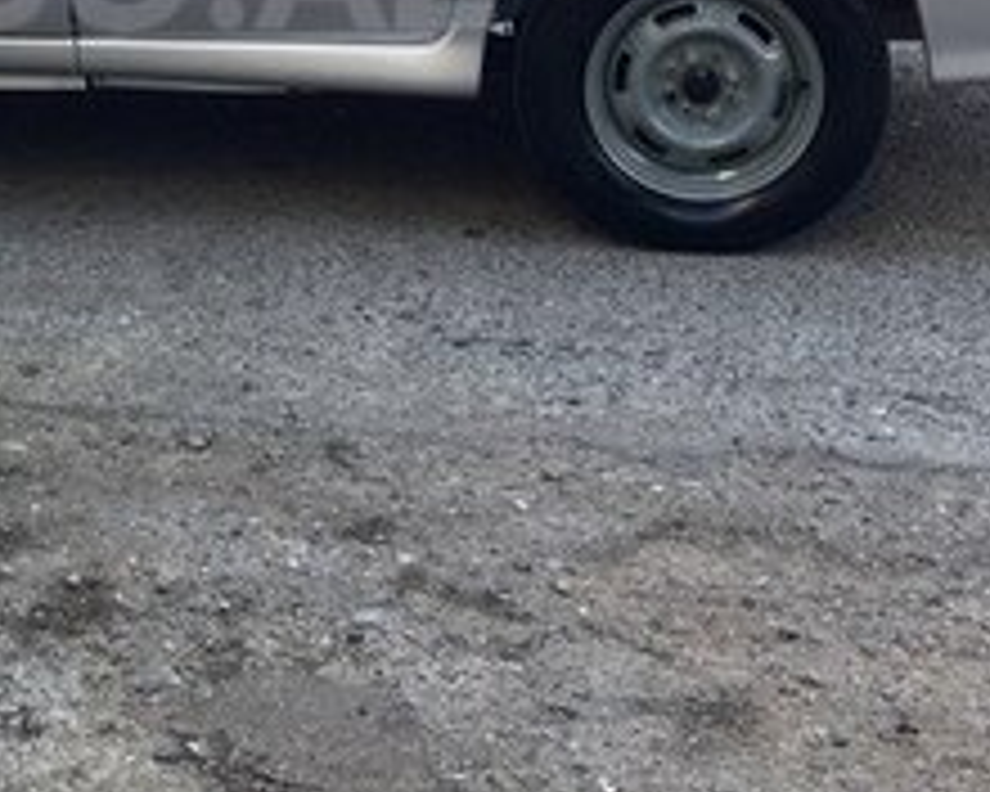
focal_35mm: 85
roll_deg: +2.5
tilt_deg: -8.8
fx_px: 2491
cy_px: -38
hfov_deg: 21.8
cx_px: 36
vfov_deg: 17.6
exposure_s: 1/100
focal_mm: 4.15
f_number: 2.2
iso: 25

Try it: The pictures stay out of the copy. Set down the entries above precisely.

Solution for this exercise:
focal_35mm: 85
roll_deg: +2.5
tilt_deg: -8.8
fx_px: 2491
cy_px: -38
hfov_deg: 21.8
cx_px: 36
vfov_deg: 17.6
exposure_s: 1/100
focal_mm: 4.15
f_number: 2.2
iso: 25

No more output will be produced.